Teks Hasil Ekstraksi

Di sisi lain, Undang-Undang Ketenagakerjaan mengatur:
Hak Cuti:
 Cuti tahunan, sekurang kurangnya 12 (dua belas) hari kerja setelah pekerja/buruh yang bersangkutan bekerja selama 12 (dua belas) bulan secara terus menerus;( pasal  79 ayat 2 huruf C )
Kompensasi PHK: Apabila salah satu pihak mengakhiri hubungan kerja sebelum berakhirnya jangka waktu yang ditetapkan dalam perjanjian kerja waktu tertentu, atau berakhirnya hubungan kerja bukan karena ketentuan sebagaimana dimaksud dalam Pasal 61 ayat (1), pihak yang mengakhiri hubungan kerja diwajibkan membayar ganti rugi kepada pihak lainnya sebesar upah pekerja/buruh sampai batas waktu berakhirnya jangka waktu perjanjian kerja. ( pasal 62 )

Materi yang Ditampilkan
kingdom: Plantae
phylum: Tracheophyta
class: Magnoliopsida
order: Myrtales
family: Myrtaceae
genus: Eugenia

==

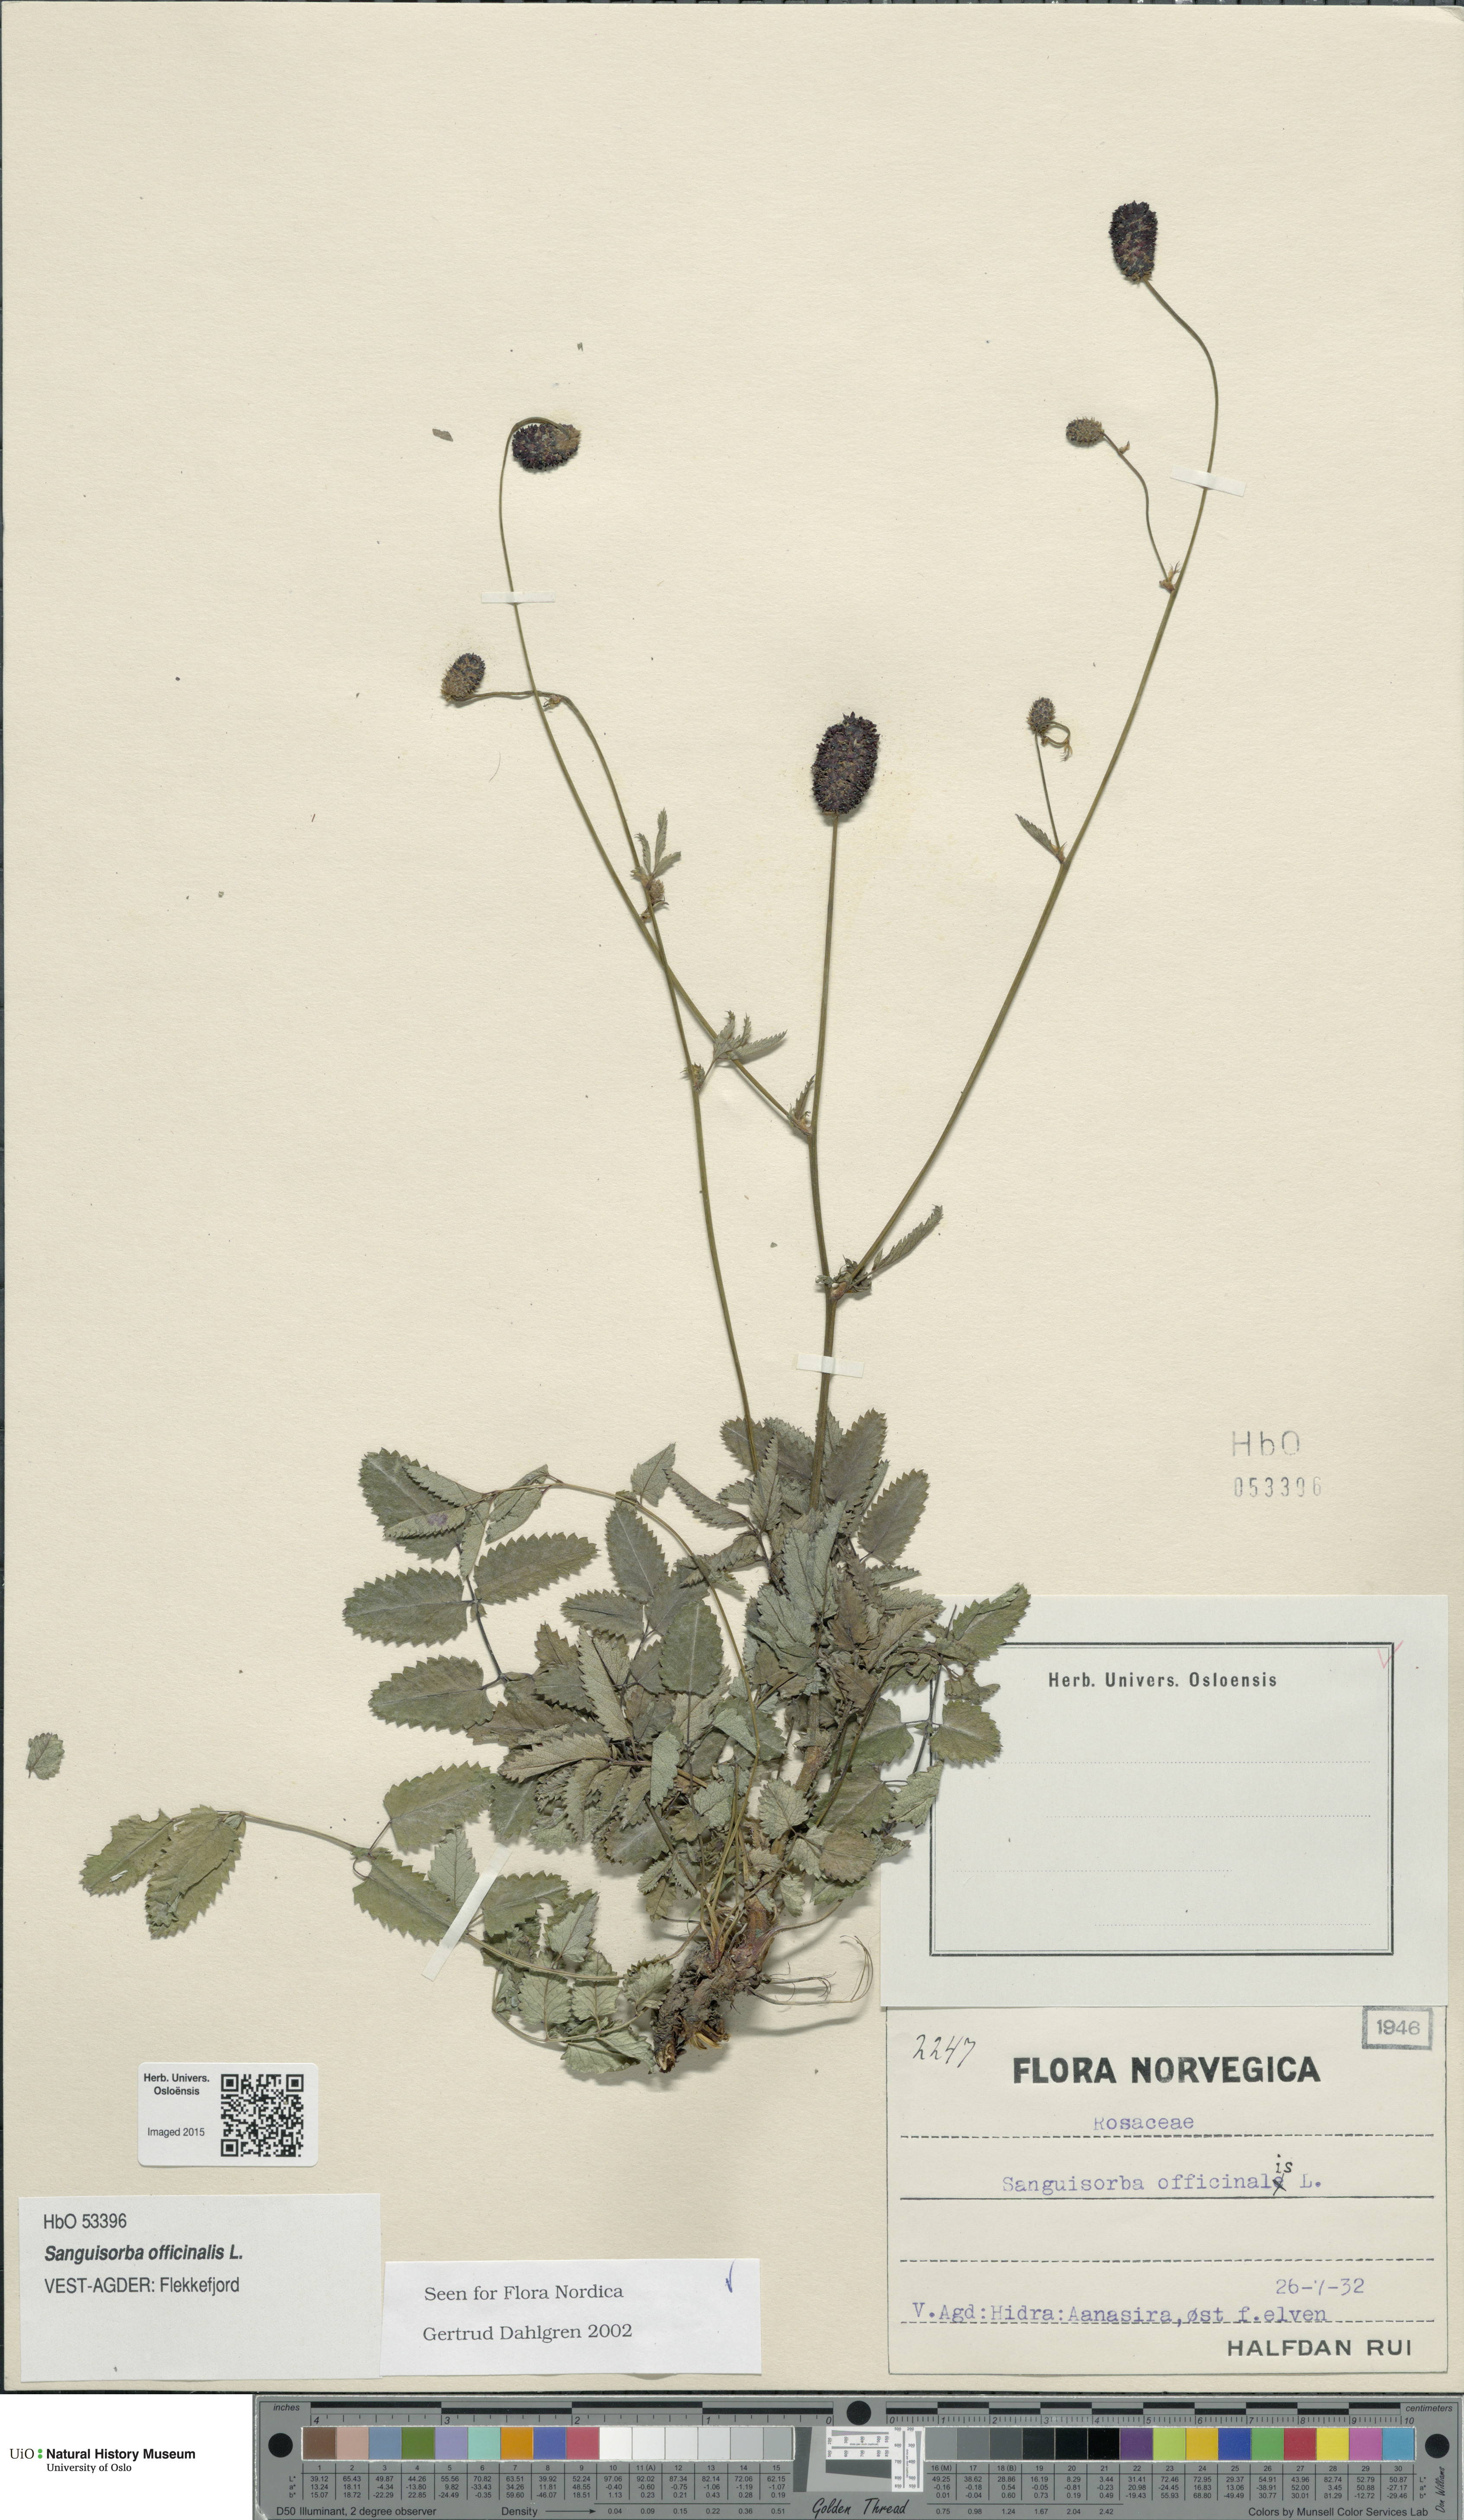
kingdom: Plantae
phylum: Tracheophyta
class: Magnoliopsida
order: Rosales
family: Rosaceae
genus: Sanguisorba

Deskripsi Latihan
Teruskan teks tentang ketentuan Undang-Undang Ketenagakerjaan di atas, dimulai setelah kalimat terakhirnya.

Jawaban Tugas
Analisis Konflik Norma
Lex Specialis Derogate Legi Generali
Prinsip hukum ini menyatakan bahwa norma yang lebih khusus mengesampingkan norma yang lebih umum. Dalam konteks ini, jika kita mengacu pada azas tersebut, Undang-Undang Pelayaran seharusnya diutamakan karena memberikan ketentuan spesifik bagi awak kapal.
 Namun, ada ketentuan dalam Pasal 337 Undang-Undang Pelayaran yang menyatakan bahwa masalah ketenagakerjaan di bidang pelayaran diatur oleh perundang-undangan di bidang ketenagakerjaan. Hal ini menimbulkan kebingungan mengenai norma mana yang seharusnya diterapkan.
Implikasi Praktis
Hak Cuti: Perbedaan signifikan dalam hak cuti dapat berakibat pada kesejahteraan awak kapal. Apakah mereka berhak atas 20 hari cuti atau hanya 12 hari menjadi pertanyaan yang harus dijawab dengan jelas.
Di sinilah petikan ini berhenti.